Framing Live Export: How Media Sets The Range of Animal Advocacy Debates
In the quest to get animal issues into mainstream consciousness, advocates often have to rely on media outlets to communicate their messages and disseminate images and materials to a wider public audience. Different media outlets, however, have their own agendas and ways of framing issues. Likewise, when choosing which voices they will represent, the media will often select those that fit within certain parameters to suit them, setting the limits of the debate at those edges. This study looks at this media phenomenon using coverage of the live export debate in Australia as a case study, with the aim of understanding how an animal welfare position is given more space and precedence over an animal rights perspective. This, the authors contend, narrows the debate and misrepresents the range of thought about the issue.
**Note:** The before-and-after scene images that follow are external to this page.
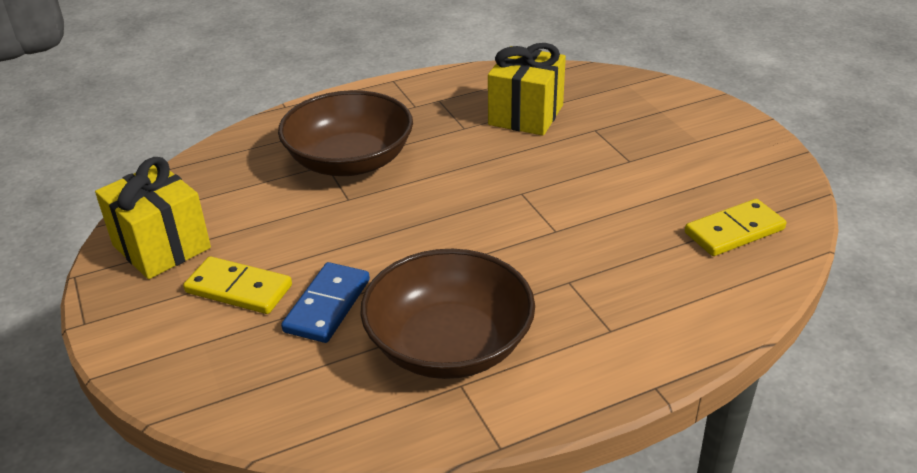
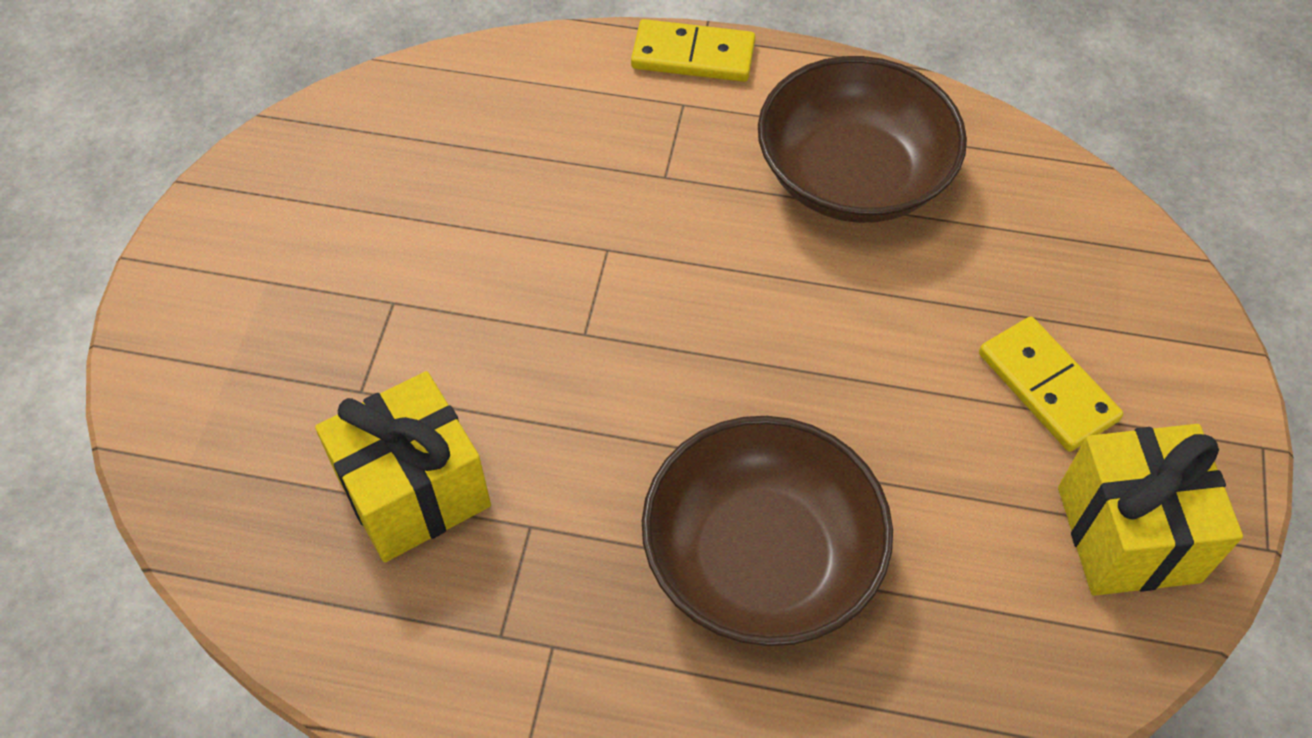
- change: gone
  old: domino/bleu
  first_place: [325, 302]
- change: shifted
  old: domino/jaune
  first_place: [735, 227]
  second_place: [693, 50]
They also note that, because there is considerable debate within the animal advocacy movement about whether a welfare or rights based approach is more effective, it is worth knowing which is being covered more favorably, and understand why that might be the case.
This study looks at a particular moment in the coverage of the live export issue: a special episode on the popular Australian current affairs program Four Corners, entitled “A Bloody Business.” It showed graphic footage of cows being exported from Australia to be slaughtered in Indonesia. Engaging in a content analysis of this show, as well as subsequent newspaper coverage of the story in major Australian newspapers in the days following the broadcast, the researchers looked at if and how the media presented animal welfare and rights positions, and how the debate was defined overall. This particular television program, they contend, “was one of the most, perhaps even the most, striking examples of the suffering of other animals reaching mainstream consciousness in Australia.” Perhaps unsurprisingly, they found that found that “an animal welfare perspective dominated commentary across a variety of media outlets.” While there was a wealth of coverage in the aftermath, and a “rush to comment” about the issue, the researchers contend that “an animal rights frame was not present in either ‘A Bloody Business’ or the newspaper coverage. […] There were debates and disagreements, but all within the confines of an animal welfare frame.”
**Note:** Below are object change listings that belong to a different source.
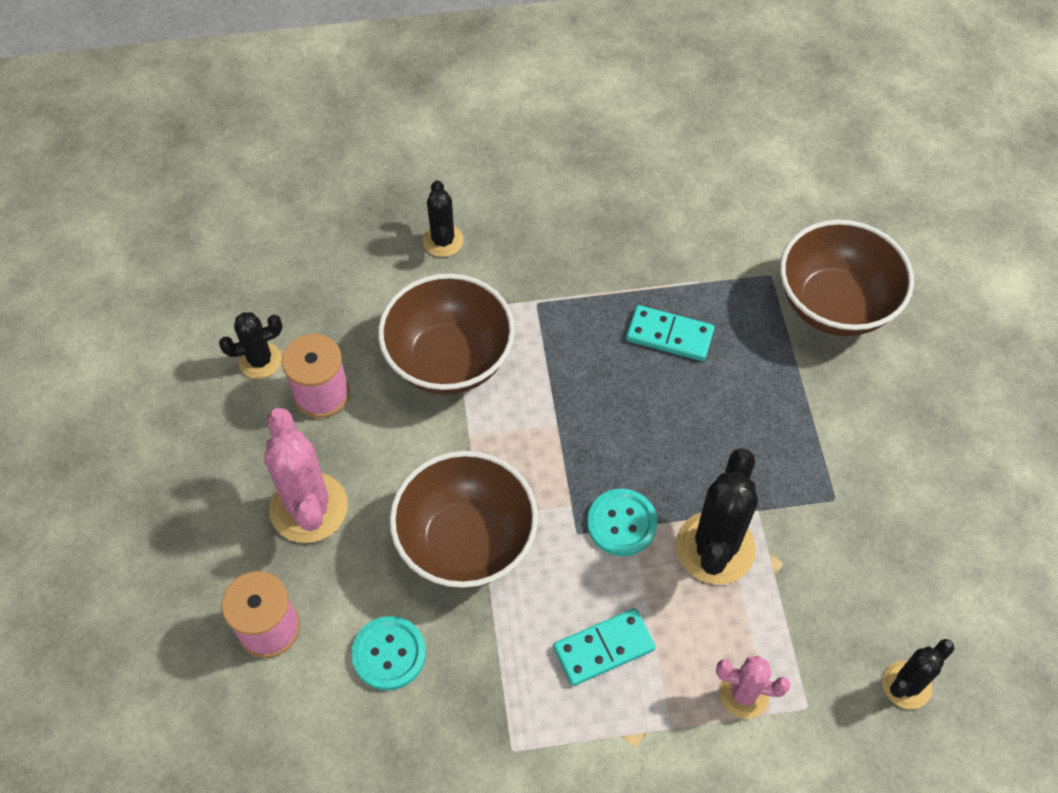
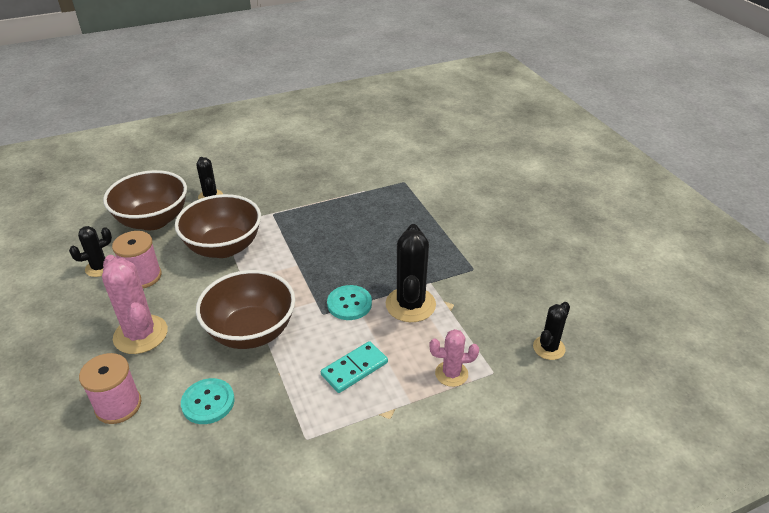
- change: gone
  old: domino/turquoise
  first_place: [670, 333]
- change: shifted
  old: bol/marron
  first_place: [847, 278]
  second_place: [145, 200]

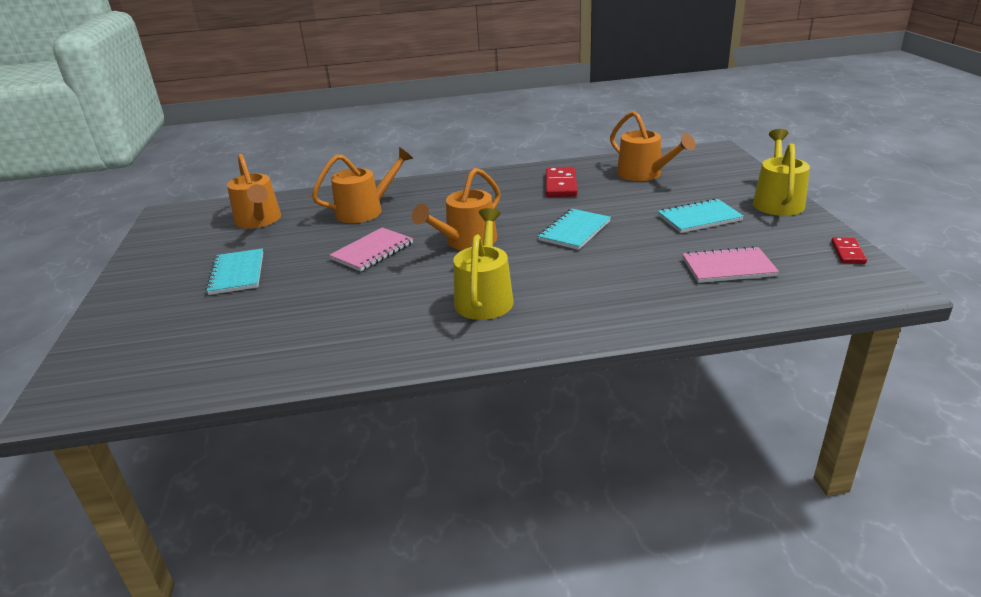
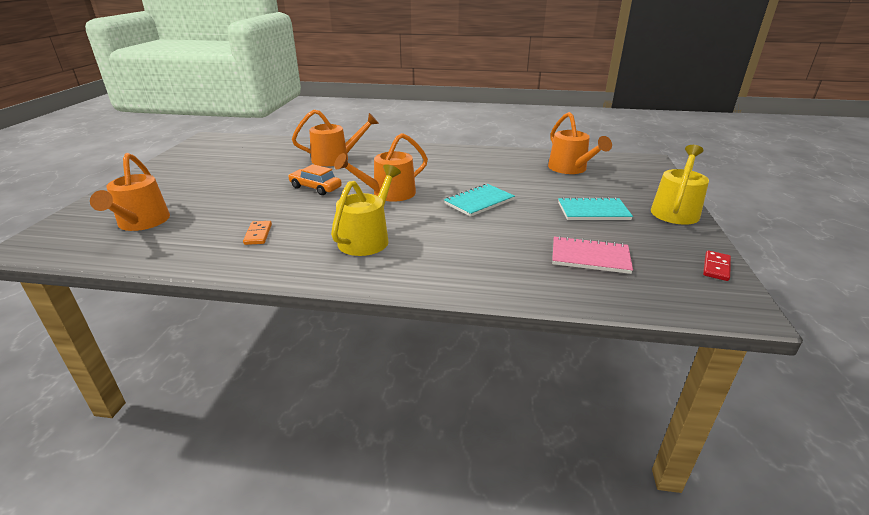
- change: gone
  old: carnet/turquoise
  first_place: [234, 271]
- change: gone
  old: domino/rouge
  first_place: [561, 182]
- change: new
  new: domino/orange
  second_place: [257, 233]
- change: shifted
  old: arrosoir/orange
  first_place: [254, 191]
  second_place: [130, 192]
- change: swapped
  old: carnet/rose
  new: voiture/orange
  first_place: [371, 249]
  second_place: [315, 179]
For animal advocates, this study presents an interesting case for further discussion. The authors emphasize that “the frame promoting the idea that the Indonesian slaughter shown on ‘A Bloody Business’ was being carried out in the ‘wrong’ way is just one viewpoint from which to understand the issue.” They also state that “the alternative animal rights frame, presented by some smaller AAOs, expounding the horrors of all animal slaughter and exploitation was ignored. […] These organisations did not have the finances or perceived legitimacy to be able to contest the dominant animal welfare frame in the mainstream media.” This tension between welfare and rights, and the idea that welfare is more palatable to a mainstream audience, is the subject of a great deal of debate within animal advocacy. The contention that a rights-based message is excluded because it is seen as illegitimate or less financially backed, however, is something that is talked about to a lesser extent, but offers interesting food for thought.